---------- ESTRATTO DEL DOCUMENTO ----------
Le origini della vite si perdono nella notte dei tempi. Vinaccioli di Vitis silvestris appartenenti al quaternario sono stati ritrovati nei travertini toscani, marchigiani e romagnoli. Altri semi dell’età del bronzo, circa 2000-1000 anni prima di Cristo, sono stati rinvenuti nelle palafitte del lago di Garda, nelle province di Mantova e di Brescia, e del lago di Varese, nonché in quelle di Vicenza, Verona, Trento e nelle terramare di Modena, Parma e Siena.
Virgilio fu il primo autore latino a citare “Labrusca”, un vocabolo utilizzato per indicare le viti selvatiche. Il poeta descrisse le vite selvatica sulle rocce, pascolata dalle capre. La Labrusca, o Lambrusca o vite selvatica, che si avvolge agli alberi e li sovrasta è stata quindi addomesticata anche dai popoli italici. I primi vinaccioli di Vitis vinifera risalgono all’età del ferro. La vinificazione che in Italia iniziò con la Vitis silvestris, verrà però documentata solo a partire dal VII secolo a.C., con le raffigurazioni sui vasi dei banchetti etruschi. A Roma e nel Lazio, invece, la viticoltura fu piuttosto tardiva.
---------- DATI FORNITI ----------
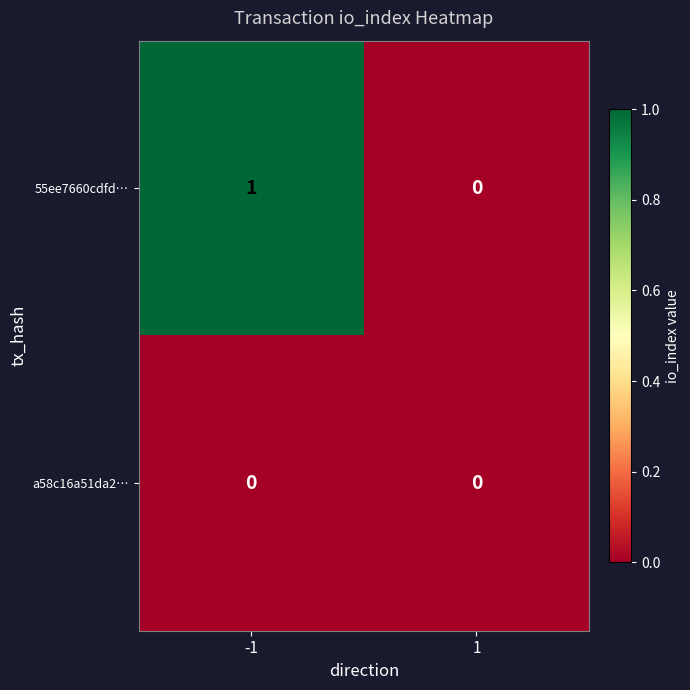

Rank the series at -1 from highest to lowest value.

55ee7660cdfd…, a58c16a51da2…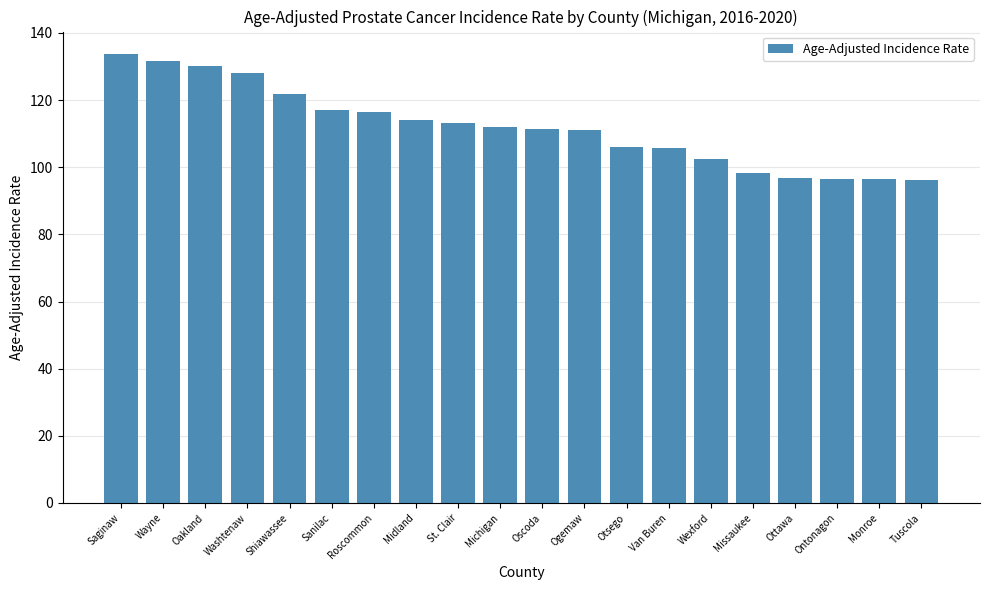

Read the value at Monroe.

96.4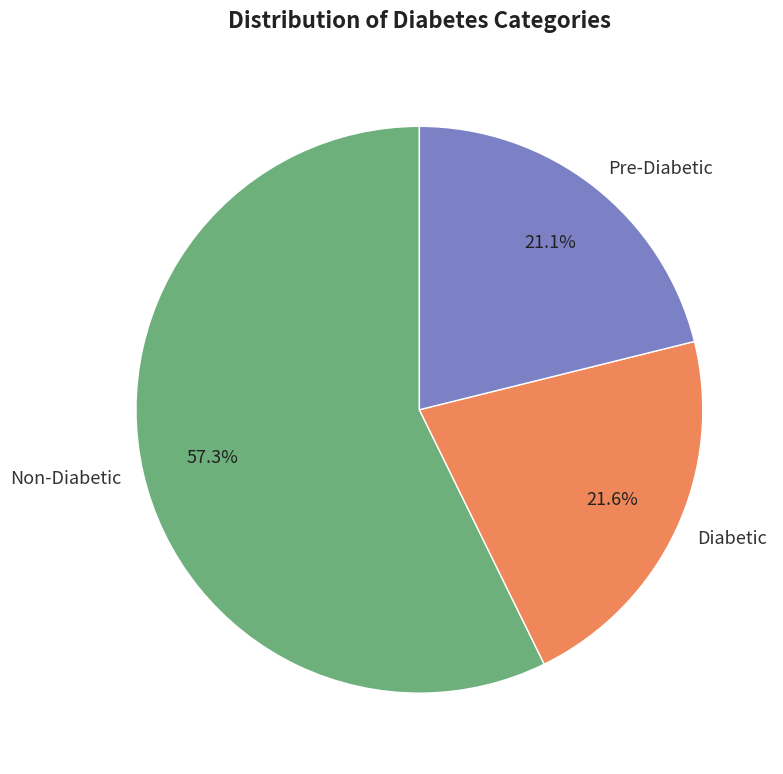

Which category accounts for the majority?

Non-Diabetic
----------
→ CONSEGNE:
1. Riscrivi il testo sulle origini della vite partendo da "Le origini della" e proseguendo fino a "Parma e Siena.", e scambia "palafitte" con "costruzioni su pali".
2. Trasforma in un elenco puntato il paragrafo del testo sulle origini della vite che inizia con "Virgilio fu il primo autore latino" e conserva i fatti principali.
3. Rispondi alle domande seguenti in base al testo sulle origini della vite.
(a) Dove sono stati ritrovati vinaccioli di Vitis silvestris appartenenti al quaternario?
(b) A quale età risalgono i primi vinaccioli di Vitis vinifera?
(c) Da quale secolo la vinificazione in Italia è documentata?

→ ESERCIZIO SVOLTO:
1.
Le origini della vite si perdono nella notte dei tempi. Vinaccioli di Vitis silvestris appartenenti al quaternario sono stati ritrovati nei travertini toscani, marchigiani e romagnoli. Altri semi dell’età del bronzo, circa 2000-1000 anni prima di Cristo, sono stati rinvenuti nelle costruzioni su pali del lago di Garda, nelle province di Mantova e di Brescia, e del lago di Varese, nonché in quelle di Vicenza, Verona, Trento e nelle terramare di Modena, Parma e Siena.

2.
- Virgilio fu il primo autore latino a citare "Labrusca", termine che indicava le viti selvatiche.
- Il poeta descrisse la vite selvatica sulle rocce, pascolata dalle capre.
- La Labrusca (o Lambrusca), che si avvolge agli alberi e li sovrasta, fu addomesticata anche dai popoli italici.
- I primi vinaccioli di Vitis vinifera risalgono all'età del ferro.
- In Italia la vinificazione iniziò con la Vitis silvestris. È però documentata solo dal VII secolo a.C., grazie alle raffigurazioni sui vasi dei banchetti etruschi.
- A Roma e nel Lazio la viticoltura fu piuttosto tardiva.

3.
(a) Nei travertini toscani, marchigiani e romagnoli.
(b) All'età del ferro.
(c) Dal VII secolo a.C.